Charlie calls Hobbs and says he wishes to return to the U.S. The Garza's track him down and Damon's team follows. They all find Wright at a market, but before they can kidnap him Hobbs shows up and takes Charlie into his custody, and the mercenaries reluctantly leave. In a voiceover letter to Isabel, Wright discusses how he views his life as a failure. Gabriel breaks the news to a distraught Jorge, who leaves the empire in Gabriel's hands as the men he is in debt to take him away. Hobbs, keeping Wright in his car, tells Wright that he found out Wright had at most six months to live as cancer had spread through Charlie's body. Hobbs allows Wright to leave and Wright gives him the details of a bank account, presumably with the money Charlie stole.

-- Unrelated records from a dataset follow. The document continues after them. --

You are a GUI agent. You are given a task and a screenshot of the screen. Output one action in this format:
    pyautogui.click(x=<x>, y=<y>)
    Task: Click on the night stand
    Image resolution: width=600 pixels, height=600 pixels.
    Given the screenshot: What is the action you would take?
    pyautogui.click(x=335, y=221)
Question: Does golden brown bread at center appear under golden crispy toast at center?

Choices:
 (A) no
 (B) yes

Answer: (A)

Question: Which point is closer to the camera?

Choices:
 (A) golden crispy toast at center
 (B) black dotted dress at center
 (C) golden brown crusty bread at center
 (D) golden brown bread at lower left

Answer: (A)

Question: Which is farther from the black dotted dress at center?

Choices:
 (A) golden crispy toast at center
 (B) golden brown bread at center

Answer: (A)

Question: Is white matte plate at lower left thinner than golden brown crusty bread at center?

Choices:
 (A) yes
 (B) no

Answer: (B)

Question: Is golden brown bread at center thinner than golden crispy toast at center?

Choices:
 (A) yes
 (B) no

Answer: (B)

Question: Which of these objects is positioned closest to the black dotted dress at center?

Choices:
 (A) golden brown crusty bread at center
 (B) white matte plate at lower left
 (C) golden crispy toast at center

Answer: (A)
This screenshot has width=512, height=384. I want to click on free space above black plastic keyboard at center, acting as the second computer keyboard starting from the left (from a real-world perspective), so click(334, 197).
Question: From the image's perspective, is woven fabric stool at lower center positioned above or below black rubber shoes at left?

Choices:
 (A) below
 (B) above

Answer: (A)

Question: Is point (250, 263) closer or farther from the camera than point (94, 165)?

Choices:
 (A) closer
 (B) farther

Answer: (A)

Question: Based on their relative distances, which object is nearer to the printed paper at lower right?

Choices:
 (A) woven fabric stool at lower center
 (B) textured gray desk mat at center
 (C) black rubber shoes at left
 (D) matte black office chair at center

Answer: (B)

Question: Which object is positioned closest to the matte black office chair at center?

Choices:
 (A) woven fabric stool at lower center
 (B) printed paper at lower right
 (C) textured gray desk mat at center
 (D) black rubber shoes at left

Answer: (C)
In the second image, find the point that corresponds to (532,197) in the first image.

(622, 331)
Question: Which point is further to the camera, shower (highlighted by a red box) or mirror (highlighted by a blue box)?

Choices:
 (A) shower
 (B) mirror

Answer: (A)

The voiceover ends as Charlie sits at a beach, at some level of peace with himself.

==Cast==
Target
- Aidan Quinn as Charlie Wright: A U.S. banker who scams billions and flees to Tijuana

FBI
- Mario Van Peebles as Agent Hobbs: A relentless Agent chasing Wright
- Jordan Belfi as Jimmy: Hobb's partner
- Corbin Bernsen as FBI Director Hill: Furious with Hobbs and demanding a quick resolution to the conflict

Mercenaries
- Luke Goss as Damon: Hired by the Russian Mob to go after Charlie Wright
- Gary Daniels as Michaels: The leader of a mercenary team in Tijuana, hired by Damon
- Bokeem Woodbine as Miller: A member of Michaels' team
- Geoffrey Ross as Baines: A member of Michaels' team

Gangsters
- Raymond J. Barry as Borlec: The Russian Mobster who hires Damon
- Elya Baskin as Letvinko: Hires Damon with Borlec
- Andy Garcia as Jorge Garza: A Mexican gangster who promises protection for Wright in exchange for money
- Danny Pino as Gabriel Garza: Jorge's brother
- Gina Gershon as Mariel Garza: Jorge's wife

Others
- Claudia Ferri as Mary: A prostitute who knows the woman Charlie is looking for

== Reception ==
A reviewer for the Courier-Post criticized the film, as they felt that it was "overburdened with unsavory characters". DVD Talk was similarly critical, writing "Little asides, including various appearances from an age-reducing facial cream all the women in the film lust after, lead me to believe "Across the Line" was a phone book script reduced to a Christmas list of ideas before shooting. Depth is lacking, along with a rich sense of purpose." The film also received a review from TV Guide.